Start of Material provided

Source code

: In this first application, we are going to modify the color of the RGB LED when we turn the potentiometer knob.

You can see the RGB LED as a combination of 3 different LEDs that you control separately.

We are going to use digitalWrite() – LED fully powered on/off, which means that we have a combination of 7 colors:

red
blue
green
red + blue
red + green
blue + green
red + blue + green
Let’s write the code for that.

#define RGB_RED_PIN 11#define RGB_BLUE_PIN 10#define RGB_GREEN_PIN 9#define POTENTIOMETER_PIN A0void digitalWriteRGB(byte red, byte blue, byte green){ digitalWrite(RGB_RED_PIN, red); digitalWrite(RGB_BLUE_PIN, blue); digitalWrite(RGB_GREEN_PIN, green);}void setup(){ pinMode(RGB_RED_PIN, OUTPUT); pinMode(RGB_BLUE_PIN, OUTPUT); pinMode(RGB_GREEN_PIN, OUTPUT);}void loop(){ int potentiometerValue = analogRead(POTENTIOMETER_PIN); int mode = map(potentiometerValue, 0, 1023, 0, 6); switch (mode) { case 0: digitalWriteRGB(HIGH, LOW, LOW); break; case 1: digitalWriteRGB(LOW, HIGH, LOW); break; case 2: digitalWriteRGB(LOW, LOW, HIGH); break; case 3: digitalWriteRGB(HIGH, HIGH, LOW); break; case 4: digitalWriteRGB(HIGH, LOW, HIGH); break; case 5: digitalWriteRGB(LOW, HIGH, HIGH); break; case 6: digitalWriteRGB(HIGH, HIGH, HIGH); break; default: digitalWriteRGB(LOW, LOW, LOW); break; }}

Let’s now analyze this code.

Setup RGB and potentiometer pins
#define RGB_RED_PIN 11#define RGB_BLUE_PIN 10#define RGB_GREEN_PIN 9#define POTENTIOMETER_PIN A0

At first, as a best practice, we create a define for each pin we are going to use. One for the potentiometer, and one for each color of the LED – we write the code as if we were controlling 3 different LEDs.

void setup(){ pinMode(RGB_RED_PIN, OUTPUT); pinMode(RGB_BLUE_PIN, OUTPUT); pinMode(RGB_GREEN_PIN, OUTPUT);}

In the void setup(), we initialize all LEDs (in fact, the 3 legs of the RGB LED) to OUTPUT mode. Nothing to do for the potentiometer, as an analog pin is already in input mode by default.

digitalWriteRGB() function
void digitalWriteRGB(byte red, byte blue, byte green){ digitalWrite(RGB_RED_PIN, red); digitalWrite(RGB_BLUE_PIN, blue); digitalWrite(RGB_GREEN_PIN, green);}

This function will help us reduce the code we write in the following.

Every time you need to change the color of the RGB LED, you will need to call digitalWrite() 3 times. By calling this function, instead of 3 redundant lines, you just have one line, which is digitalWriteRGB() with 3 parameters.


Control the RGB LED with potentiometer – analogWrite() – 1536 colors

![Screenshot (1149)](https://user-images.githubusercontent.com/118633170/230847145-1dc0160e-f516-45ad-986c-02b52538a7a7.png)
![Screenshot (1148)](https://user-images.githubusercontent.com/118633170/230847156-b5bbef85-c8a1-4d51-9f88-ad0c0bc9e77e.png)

End of Material provided

What is being asked: Output every one of the lines above verbatim, with no changes.

Response for this exercise:
Source code

: In this first application, we are going to modify the color of the RGB LED when we turn the potentiometer knob.

You can see the RGB LED as a combination of 3 different LEDs that you control separately.

We are going to use digitalWrite() – LED fully powered on/off, which means that we have a combination of 7 colors:

red
blue
green
red + blue
red + green
blue + green
red + blue + green
Let’s write the code for that.

#define RGB_RED_PIN 11#define RGB_BLUE_PIN 10#define RGB_GREEN_PIN 9#define POTENTIOMETER_PIN A0void digitalWriteRGB(byte red, byte blue, byte green){ digitalWrite(RGB_RED_PIN, red); digitalWrite(RGB_BLUE_PIN, blue); digitalWrite(RGB_GREEN_PIN, green);}void setup(){ pinMode(RGB_RED_PIN, OUTPUT); pinMode(RGB_BLUE_PIN, OUTPUT); pinMode(RGB_GREEN_PIN, OUTPUT);}void loop(){ int potentiometerValue = analogRead(POTENTIOMETER_PIN); int mode = map(potentiometerValue, 0, 1023, 0, 6); switch (mode) { case 0: digitalWriteRGB(HIGH, LOW, LOW); break; case 1: digitalWriteRGB(LOW, HIGH, LOW); break; case 2: digitalWriteRGB(LOW, LOW, HIGH); break; case 3: digitalWriteRGB(HIGH, HIGH, LOW); break; case 4: digitalWriteRGB(HIGH, LOW, HIGH); break; case 5: digitalWriteRGB(LOW, HIGH, HIGH); break; case 6: digitalWriteRGB(HIGH, HIGH, HIGH); break; default: digitalWriteRGB(LOW, LOW, LOW); break; }}

Let’s now analyze this code.

Setup RGB and potentiometer pins
#define RGB_RED_PIN 11#define RGB_BLUE_PIN 10#define RGB_GREEN_PIN 9#define POTENTIOMETER_PIN A0

At first, as a best practice, we create a define for each pin we are going to use. One for the potentiometer, and one for each color of the LED – we write the code as if we were controlling 3 different LEDs.

void setup(){ pinMode(RGB_RED_PIN, OUTPUT); pinMode(RGB_BLUE_PIN, OUTPUT); pinMode(RGB_GREEN_PIN, OUTPUT);}

In the void setup(), we initialize all LEDs (in fact, the 3 legs of the RGB LED) to OUTPUT mode. Nothing to do for the potentiometer, as an analog pin is already in input mode by default.

digitalWriteRGB() function
void digitalWriteRGB(byte red, byte blue, byte green){ digitalWrite(RGB_RED_PIN, red); digitalWrite(RGB_BLUE_PIN, blue); digitalWrite(RGB_GREEN_PIN, green);}

This function will help us reduce the code we write in the following.

Every time you need to change the color of the RGB LED, you will need to call digitalWrite() 3 times. By calling this function, instead of 3 redundant lines, you just have one line, which is digitalWriteRGB() with 3 parameters.


Control the RGB LED with potentiometer – analogWrite() – 1536 colors

![Screenshot (1149)](https://user-images.githubusercontent.com/118633170/230847145-1dc0160e-f516-45ad-986c-02b52538a7a7.png)
![Screenshot (1148)](https://user-images.githubusercontent.com/118633170/230847156-b5bbef85-c8a1-4d51-9f88-ad0c0bc9e77e.png)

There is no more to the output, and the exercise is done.